→ EXERCISE GOAL
Reproduce, character for character, the part of the listing that opens with the line containing "Веб-камеры OBSBOT" and runs through to the end of the listing, including both ends.

Saved data entries
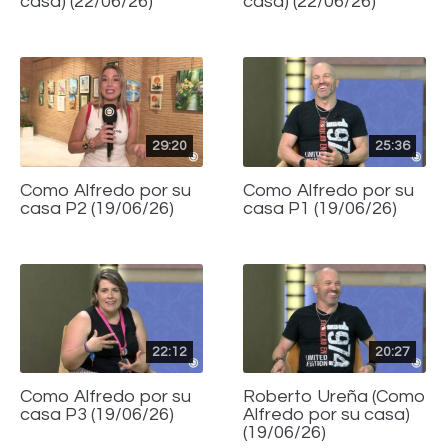
casa) (22/06/26)
casa) (22/06/26)
29:20
25:36
Como Alfredo por su
Como Alfredo por su
casa P2 (19/06/26)
casa P1 (19/06/26)
22:12
20:27
Como Alfredo por su
Roberto Ureña (Como
casa P3 (19/06/26)
Alfredo por su casa)
(19/06/26)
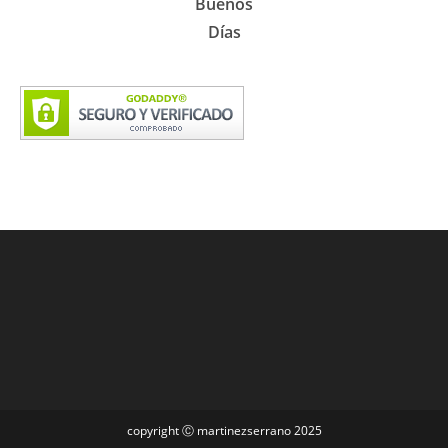
Buenos
Días
copyright Ⓒ martinezserrano 2025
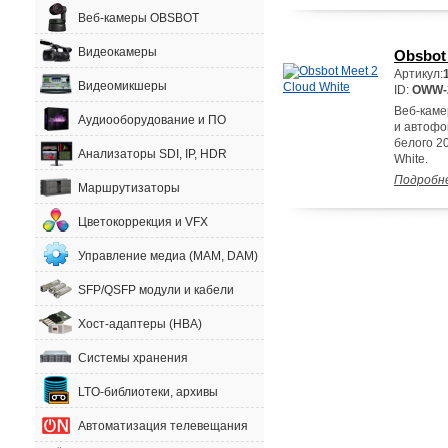
Веб-камеры OBSBOT
Видеокамеры
Obsbot 
Артикул:
Видеомикшеры
ID:
OWW-
Веб-каме
Аудиооборудование и ПО
и автофо
белого 2
Анализаторы SDI, IP, HDR
White.
Подробн
Маршрутизаторы
Цветокоррекция и VFX
Управление медиа (MAM, DAM)
SFP/QSFP модули и кабели
Хост-адаптеры (HBA)
Системы хранения
LTO-библиотеки, архивы
Автоматизация телевещания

→ WRITTEN ANSWER
Веб-камеры OBSBOT
Видеокамеры
Obsbot 
Артикул:
Видеомикшеры
ID:
OWW-
Веб-каме
Аудиооборудование и ПО
и автофо
белого 2
Анализаторы SDI, IP, HDR
White.
Подробн
Маршрутизаторы
Цветокоррекция и VFX
Управление медиа (MAM, DAM)
SFP/QSFP модули и кабели
Хост-адаптеры (HBA)
Системы хранения
LTO-библиотеки, архивы
Автоматизация телевещания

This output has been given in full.